Lana Del Rey in hindsight
Published: Wednesday, October 17, 2012
Updated: Wednesday, October 17, 2012 22:10
Last year around this time, a young woman named Elizabeth Grant (a.k.a. Lana Del Rey) was the Internet’s favorite target. For a while, everyone hated Lana Del Rey—and I mean everyone. Even NBC news anchor Brian Williams cited Del Rey’s “Saturday Night Live” performance as “one of the worst outings in SNL history.”
It’s been over ten months since that nightmare of a performance. However, Del Rey’s music was criticized long before her SNL train wreck (which only reaffirmed everyone’s statements), so what was the real reason she was the source of so much denigration? Is that criticism still valid today?
It’s a tough call to make. Del Rey originally fell under scrutiny because of her metamorphosis from thriving artist Lizzy Grant to constructed indie sex goddess Lana Del Rey. But it wasn’t the gimmick itself that left blood boiling – it was the idea that Del Ray gave up on the mainstream industry and instead tried to appeal to an entirely new genre. Unfortunately, she picked the wrong one. In creating the alter ego Lana Del Rey, she was doing something that the genre itself stands firmly against. She was constructing a gimmick based primarily off her sexuality before even establishing herself as a talented musician.

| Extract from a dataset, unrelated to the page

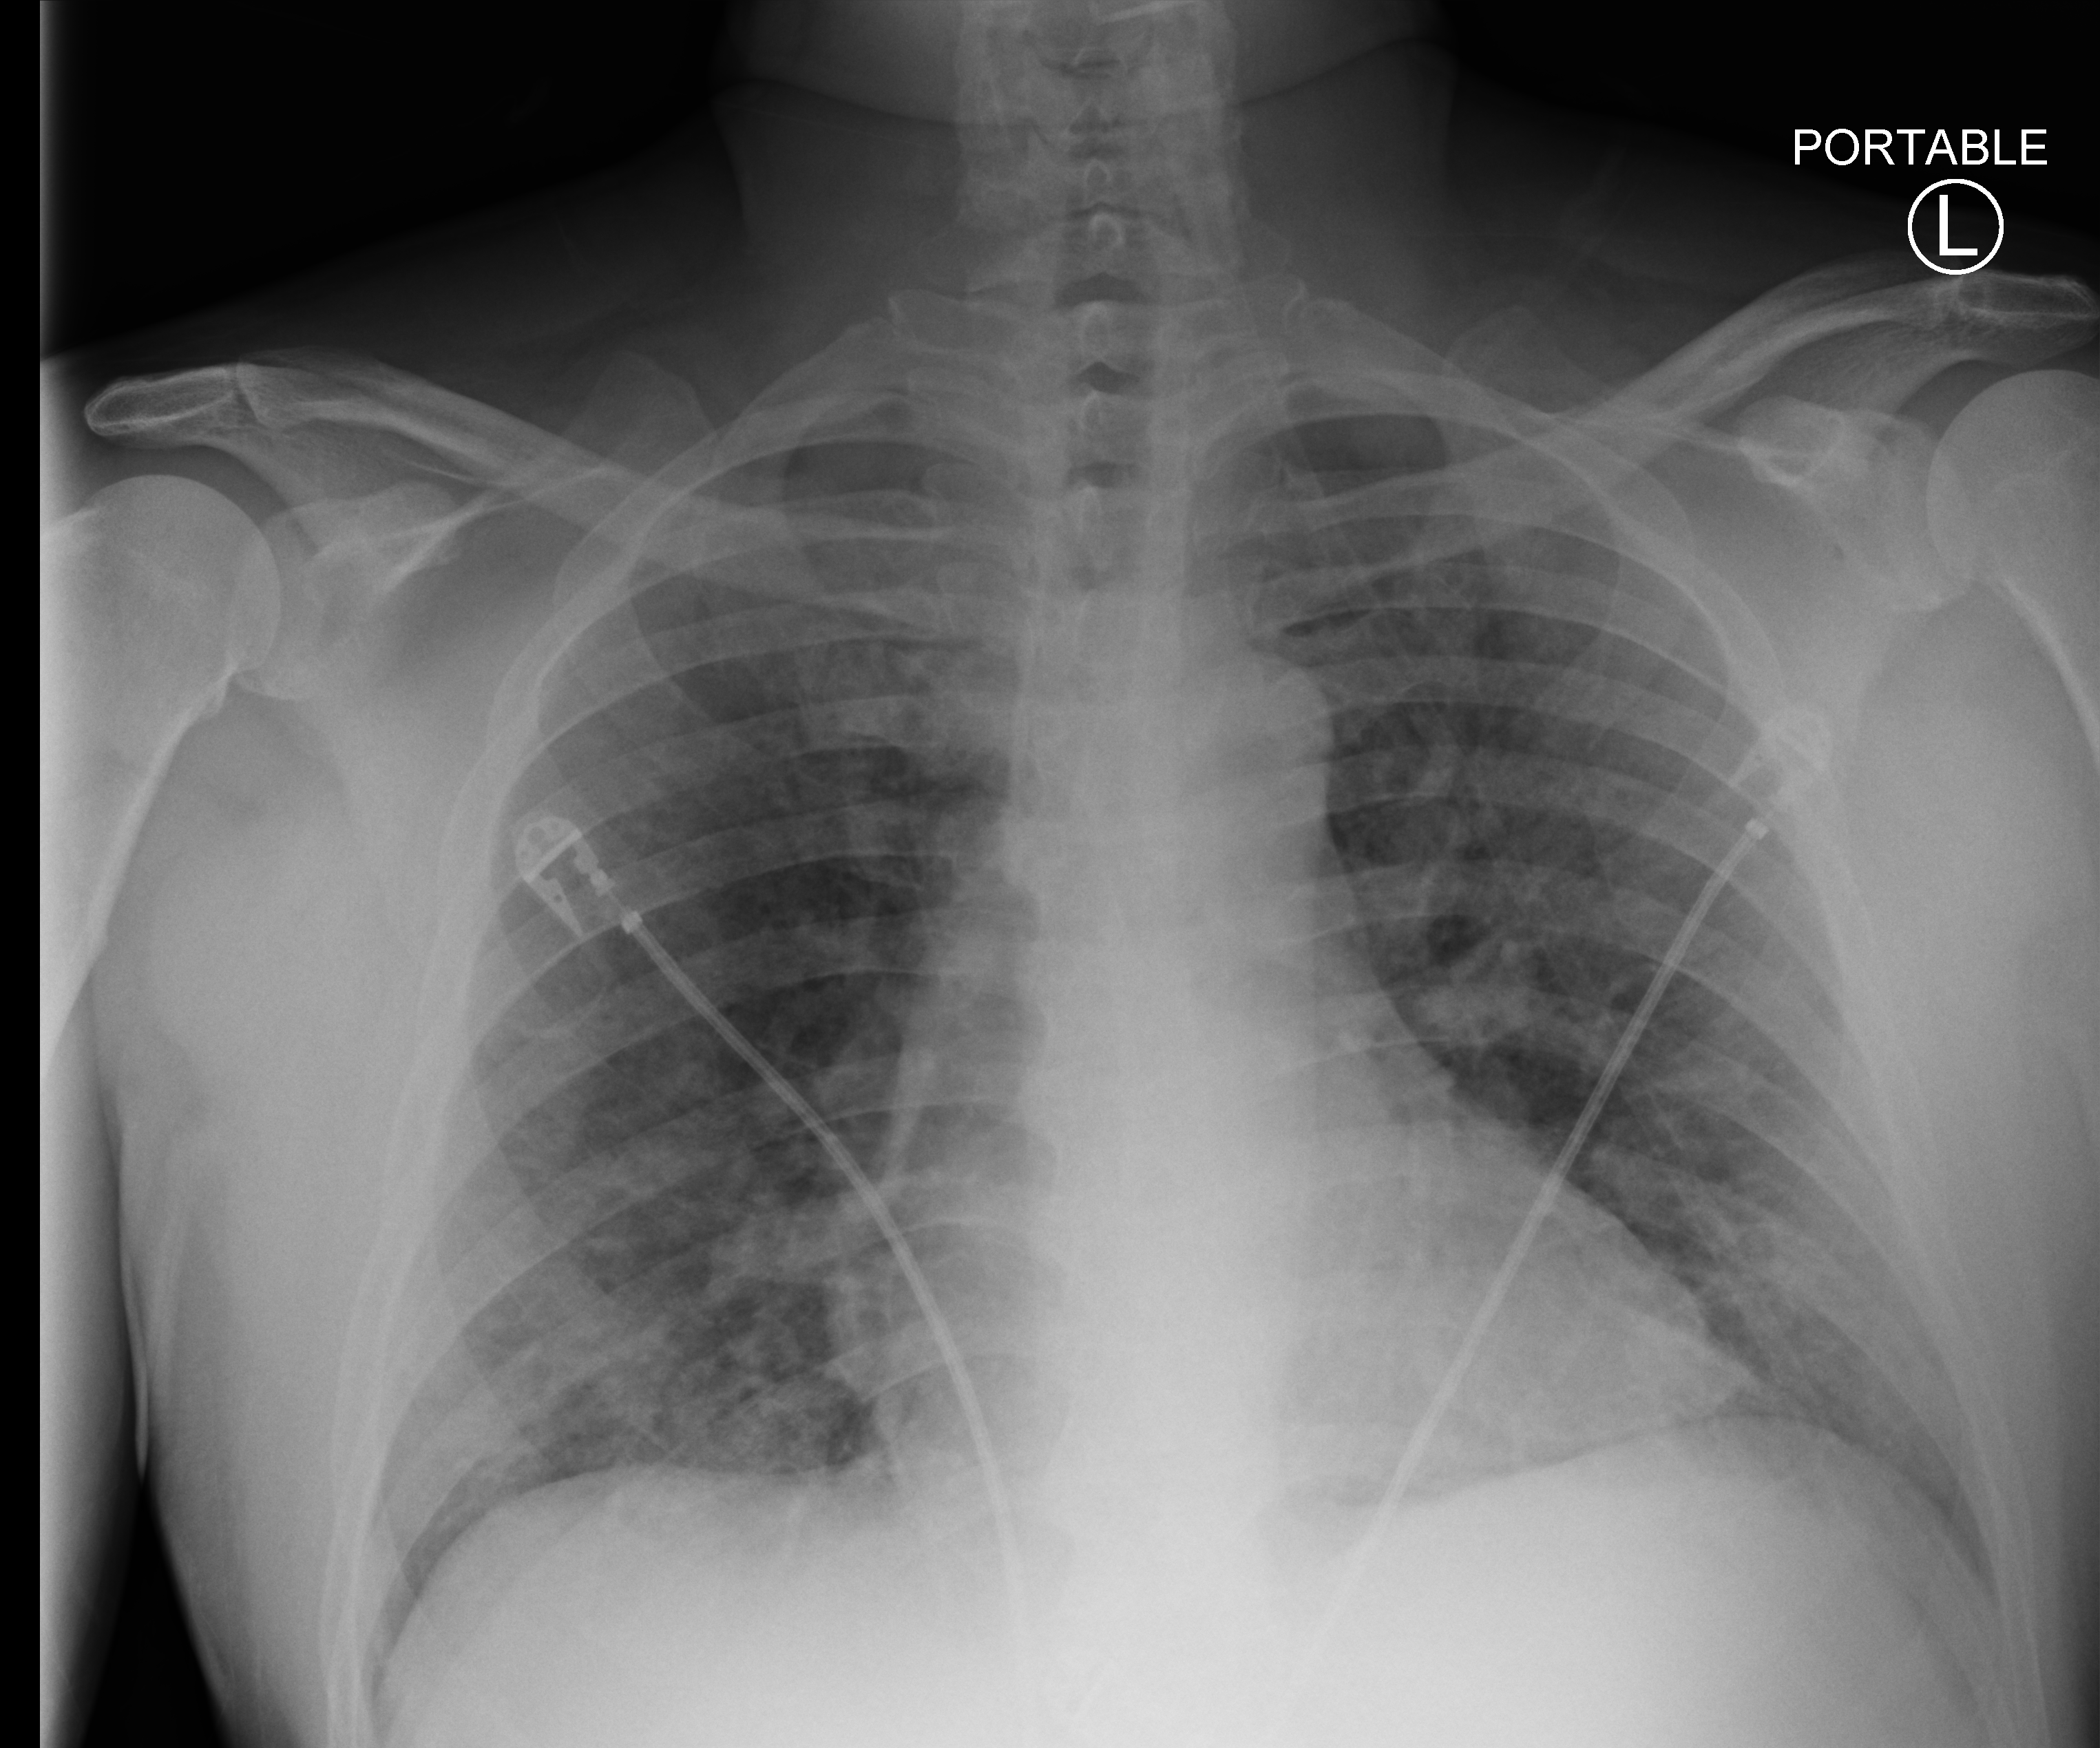
Chest X-ray (portable); anteroposterior (AP) projection. Patient hospitalised with COVID-19; male, aged 18–59 years.
Hospital-stay facts (about this admission, not read from this image; timing relative to this image not recorded):
- mechanically ventilated during this hospital stay: no
- smoking status (admission record): never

But wait, indie is a market, too. There are gimmicks (think: Wavves and Best Coast’s cats on the cover of… everything). But, Lana Del Rey simply didn’t seem genuine. Where indie gimmicks normally involve humor and self-mocking, she worked off a hyper-serious sex-kitten angle. She also denied having a rhinoplasty or collagen injections, both of which seem likely when comparing pictures of early Grant to current Del Rey. Nothing about her seemed honest, which rubbed avid xx and Fleet Foxes fans the wrong way. Naturally, there was Internet backlash; people took sides and most were vehemently against Del Rey.

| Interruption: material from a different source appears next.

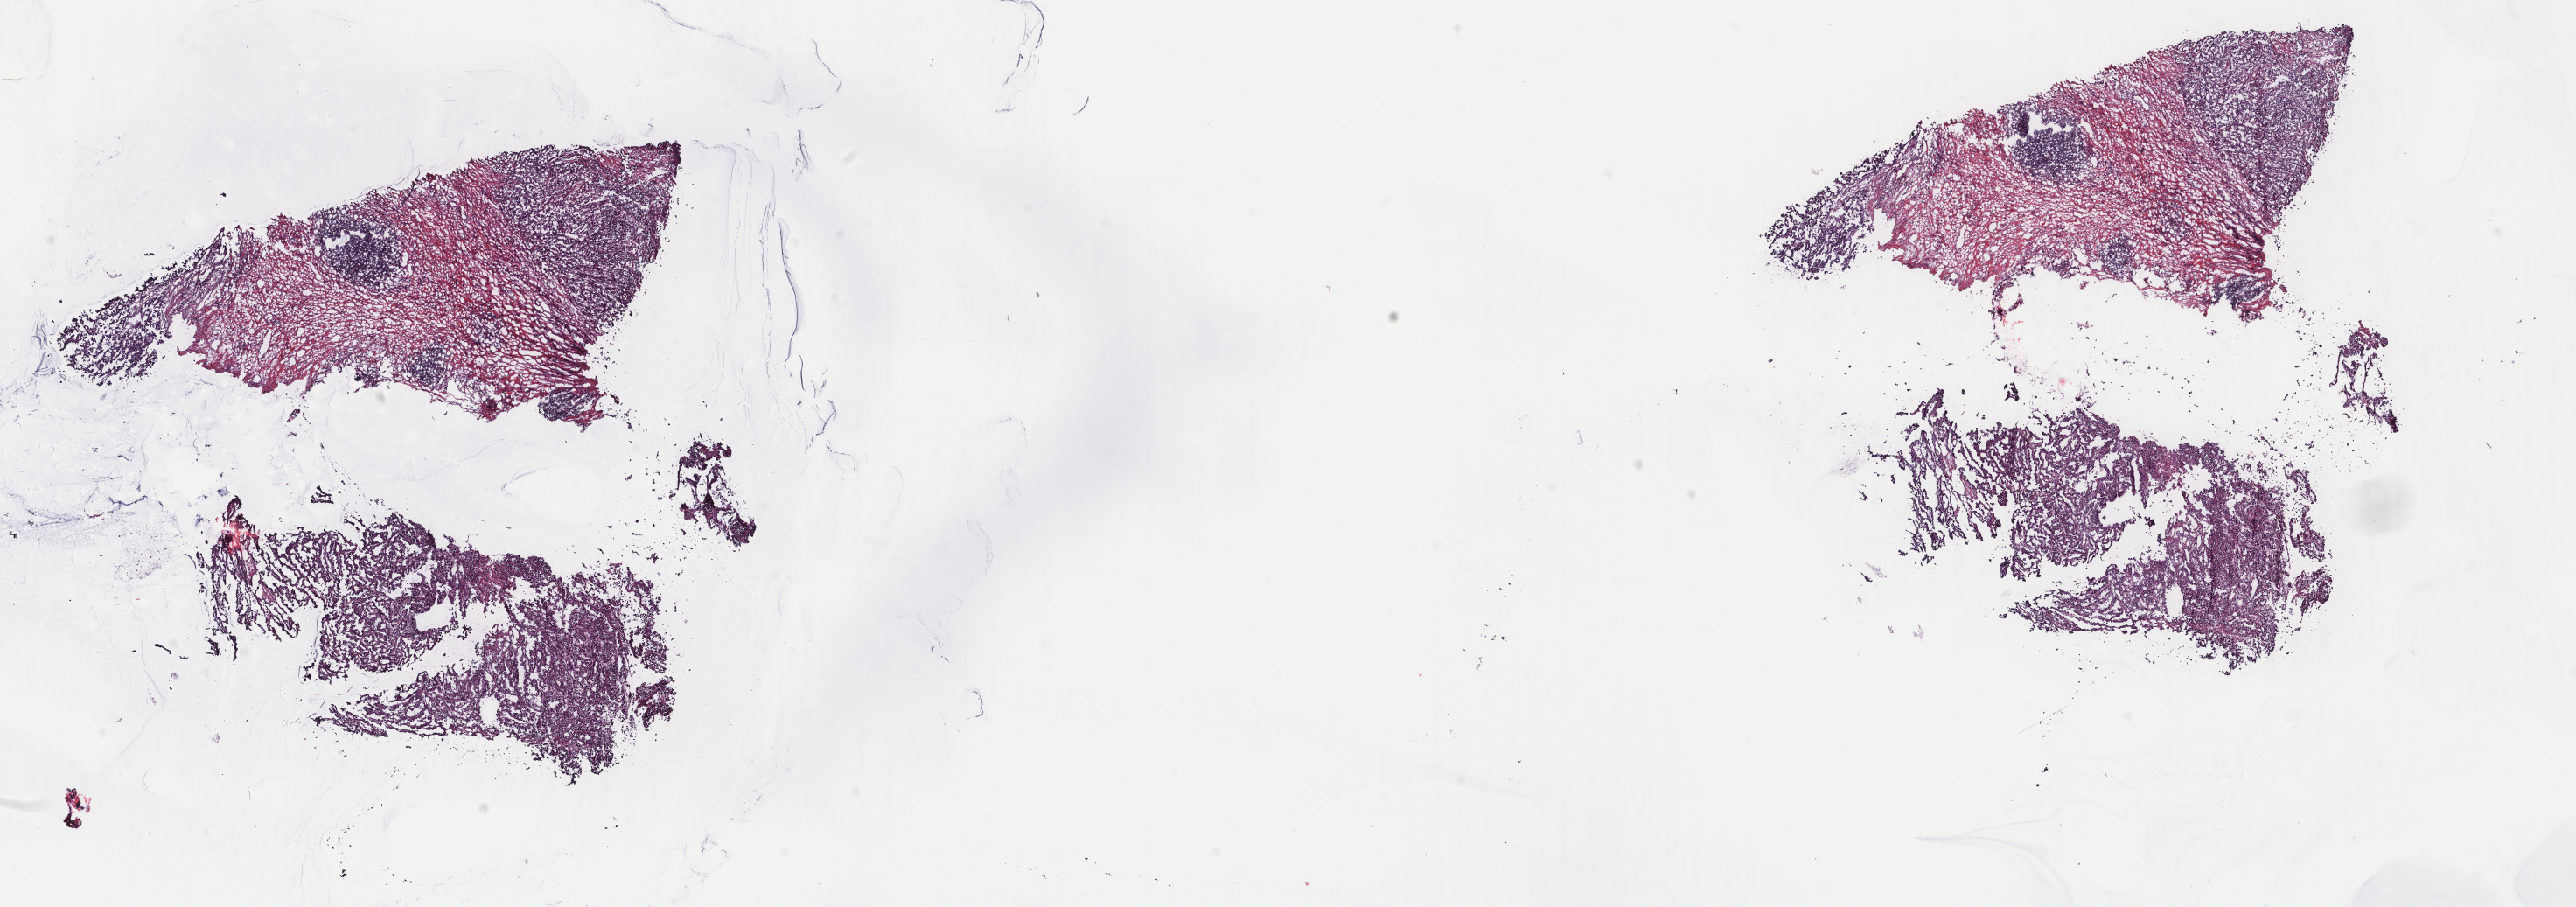
H&E-stained whole-slide image, a low-resolution overview of the entire scanned area, about 23.4 x 8.2 mm (from a 40x scan); frozen section from the top of the tissue portion; kidney, primary tumour sample. Patient: female, age at initial diagnosis 54 years. Slide review estimates, as recorded: tumour cells 100%, tumour nuclei 80%, normal cells 0%, stromal cells 0%, necrosis 0%. Infiltration values recorded for this section: lymphocyte infiltration 1%, monocyte infiltration 0%, neutrophil infiltration 0%.
AJCC pathologic stage: III. Laterality: left. Lymph nodes positive (case pathology): 1 of 5 examined. Histologic diagnosis: Papillary adenocarcinoma, NOS. TNM: T3a N1 MX.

Now that Del Rey is essentially a thing of the past (quite honestly, I forgot she existed until I saw a picture of her yesterday), let’s try and examine why there was so much controversy surrounding her. First, consider that when Del Rey was still young Lizzy Grant, she was trying to enter the mainstream music industry—an industry that focuses predominantly on image. Naturally, after years of being conditioned on how image works and how to transform oneself, the artist brought those lessons into her Del Rey endeavors. She packaged herself as a sex kitten because those artists are the ones that make Top-40. Unfortunately, she wasn’t considering her audience. No one reading Pitchfork wants to hear music from a privileged, young woman cherry-picking influences to create an image (remember her claim to being “a gangster Nancy Sinatra?”)
I believe Del Rey would have been heralded by listeners if she’d remained Lizzy Grant. If she’d come out in jeans and a white T-shirt and sang “Video Games,” minds would have been blown. Because, quite honestly, her voice is beautiful, powerful and evocative. It’s a force to be reckoned with. But Del Rey kept that tool in her back pocket, placing looks before talent, and that was her greatest mistake.